**DIRECTIONS**
An exact copy of all the data is needed, with every picture left out.

[THE RECORDS]

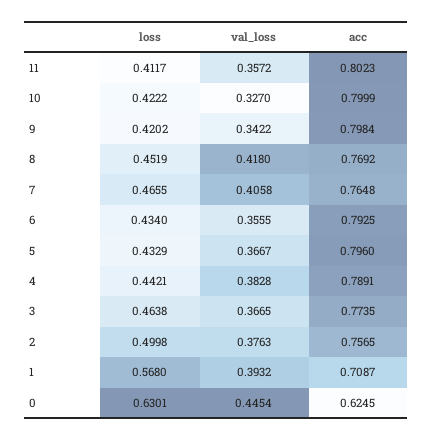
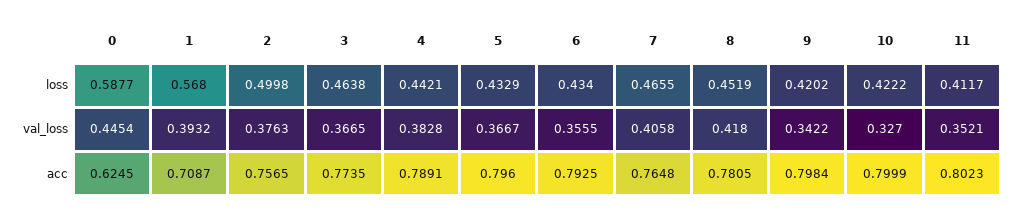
  {
    "loss": {
      "11": 0.4117,
      "10": 0.4222,
      "9": 0.4202,
      "8": 0.4519,
      "7": 0.4655,
      "6": 0.434,
      "5": 0.4329,
      "4": 0.4421,
      "3": 0.4638,
      "2": 0.4998,
      "1": 0.568,
-     "0": 0.6301
+     "0": 0.5877
    },
    "val_loss": {
-     "11": 0.3572,
+     "11": 0.3521,
      "10": 0.327,
      "9": 0.3422,
      "8": 0.418,
      "7": 0.4058,
      "6": 0.3555,
      "5": 0.3667,
      "4": 0.3828,
      "3": 0.3665,
      "2": 0.3763,
      "1": 0.3932,
      "0": 0.4454
    },
    "acc": {
      "11": 0.8023,
      "10": 0.7999,
      "9": 0.7984,
-     "8": 0.7692,
+     "8": 0.7805,
      "7": 0.7648,
      "6": 0.7925,
      "5": 0.796,
      "4": 0.7891,
      "3": 0.7735,
      "2": 0.7565,
      "1": 0.7087,
      "0": 0.6245
    }
  }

[/THE RECORDS]

**RESPONSE TO THE TASK**
  {
    "loss": {
      "11": 0.4117,
      "10": 0.4222,
      "9": 0.4202,
      "8": 0.4519,
      "7": 0.4655,
      "6": 0.434,
      "5": 0.4329,
      "4": 0.4421,
      "3": 0.4638,
      "2": 0.4998,
      "1": 0.568,
-     "0": 0.6301
+     "0": 0.5877
    },
    "val_loss": {
-     "11": 0.3572,
+     "11": 0.3521,
      "10": 0.327,
      "9": 0.3422,
      "8": 0.418,
      "7": 0.4058,
      "6": 0.3555,
      "5": 0.3667,
      "4": 0.3828,
      "3": 0.3665,
      "2": 0.3763,
      "1": 0.3932,
      "0": 0.4454
    },
    "acc": {
      "11": 0.8023,
      "10": 0.7999,
      "9": 0.7984,
-     "8": 0.7692,
+     "8": 0.7805,
      "7": 0.7648,
      "6": 0.7925,
      "5": 0.796,
      "4": 0.7891,
      "3": 0.7735,
      "2": 0.7565,
      "1": 0.7087,
      "0": 0.6245
    }
  }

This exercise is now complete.